**WORK INSTRUCTION**
Show every line of the data that contains the string "elbow".

________________________________________

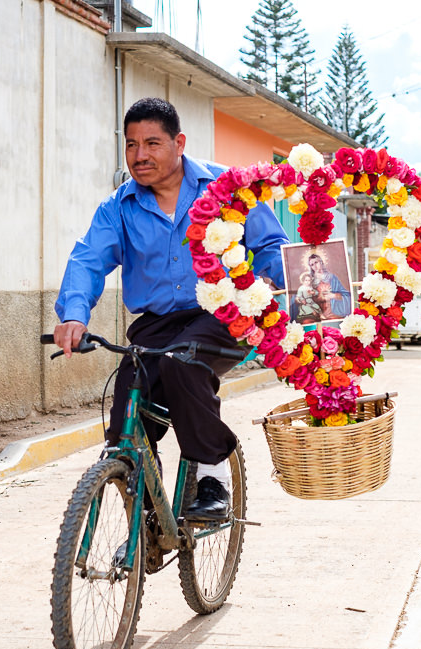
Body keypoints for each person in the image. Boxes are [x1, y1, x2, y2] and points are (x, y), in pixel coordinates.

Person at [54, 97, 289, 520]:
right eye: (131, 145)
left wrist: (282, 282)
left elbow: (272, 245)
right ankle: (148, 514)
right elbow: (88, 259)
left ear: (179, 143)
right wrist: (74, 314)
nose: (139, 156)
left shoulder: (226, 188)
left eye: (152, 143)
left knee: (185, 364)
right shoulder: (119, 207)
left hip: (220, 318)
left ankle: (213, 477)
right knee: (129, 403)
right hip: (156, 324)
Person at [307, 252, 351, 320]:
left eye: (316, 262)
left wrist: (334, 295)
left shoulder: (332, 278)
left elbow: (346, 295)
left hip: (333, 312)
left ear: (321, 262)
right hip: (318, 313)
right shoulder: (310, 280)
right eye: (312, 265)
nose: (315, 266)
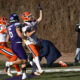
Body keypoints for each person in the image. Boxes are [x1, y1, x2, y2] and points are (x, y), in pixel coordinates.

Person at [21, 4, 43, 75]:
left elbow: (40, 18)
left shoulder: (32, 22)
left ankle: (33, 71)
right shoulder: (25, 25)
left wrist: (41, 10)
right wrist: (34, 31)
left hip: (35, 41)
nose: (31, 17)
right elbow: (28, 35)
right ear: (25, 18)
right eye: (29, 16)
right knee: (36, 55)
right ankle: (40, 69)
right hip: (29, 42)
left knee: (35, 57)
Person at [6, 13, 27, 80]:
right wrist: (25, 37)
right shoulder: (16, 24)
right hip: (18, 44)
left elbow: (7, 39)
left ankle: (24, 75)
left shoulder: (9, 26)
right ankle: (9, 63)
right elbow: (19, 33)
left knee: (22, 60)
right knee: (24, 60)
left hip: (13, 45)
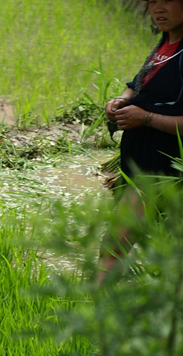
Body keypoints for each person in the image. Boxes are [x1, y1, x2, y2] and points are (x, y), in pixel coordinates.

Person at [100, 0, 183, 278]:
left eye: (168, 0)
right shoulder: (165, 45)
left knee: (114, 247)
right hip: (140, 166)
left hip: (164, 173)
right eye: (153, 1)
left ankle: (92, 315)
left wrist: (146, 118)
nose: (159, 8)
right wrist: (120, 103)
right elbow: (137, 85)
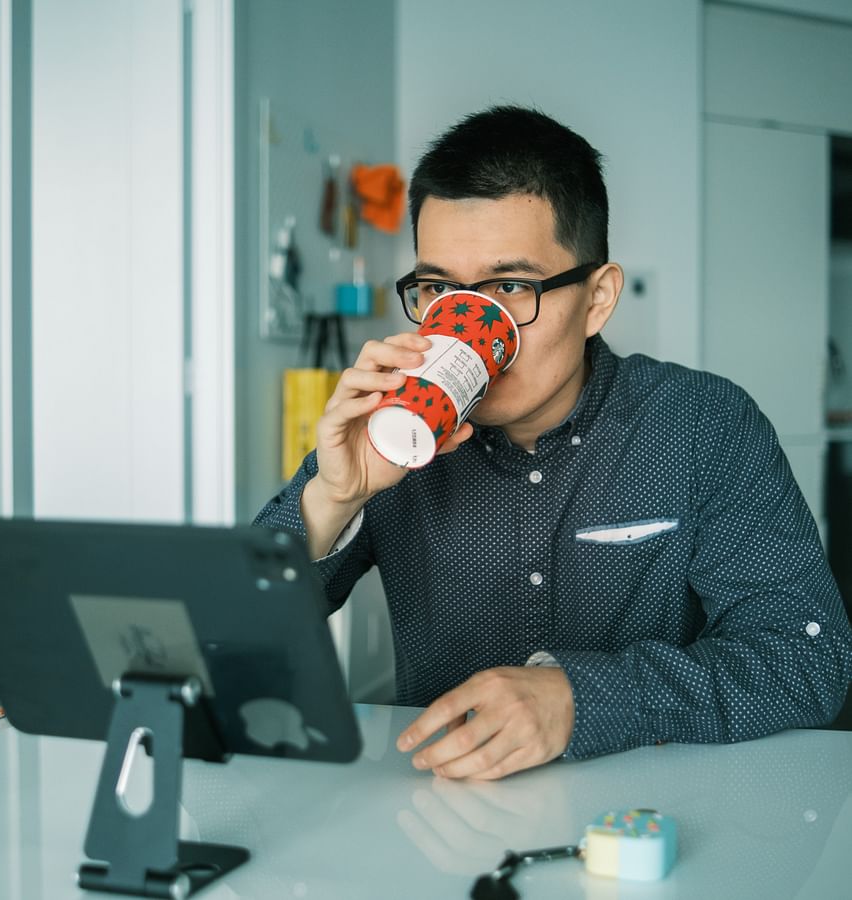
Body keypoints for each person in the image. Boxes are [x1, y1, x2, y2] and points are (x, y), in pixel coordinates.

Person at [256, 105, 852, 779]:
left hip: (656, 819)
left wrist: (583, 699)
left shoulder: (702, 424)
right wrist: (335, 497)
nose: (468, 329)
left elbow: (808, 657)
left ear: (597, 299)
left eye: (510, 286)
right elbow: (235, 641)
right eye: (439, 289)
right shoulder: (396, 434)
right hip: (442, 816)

________________________________________

**THE ANSWER**
left elbow: (272, 245)
right elbow: (88, 259)
left elbow: (346, 295)
left elbow: (40, 18)
right elbow: (28, 35)
left elbow: (7, 39)
right elbow: (19, 33)
right elbow: (137, 85)
left elbow: (808, 657)
right elbow: (235, 641)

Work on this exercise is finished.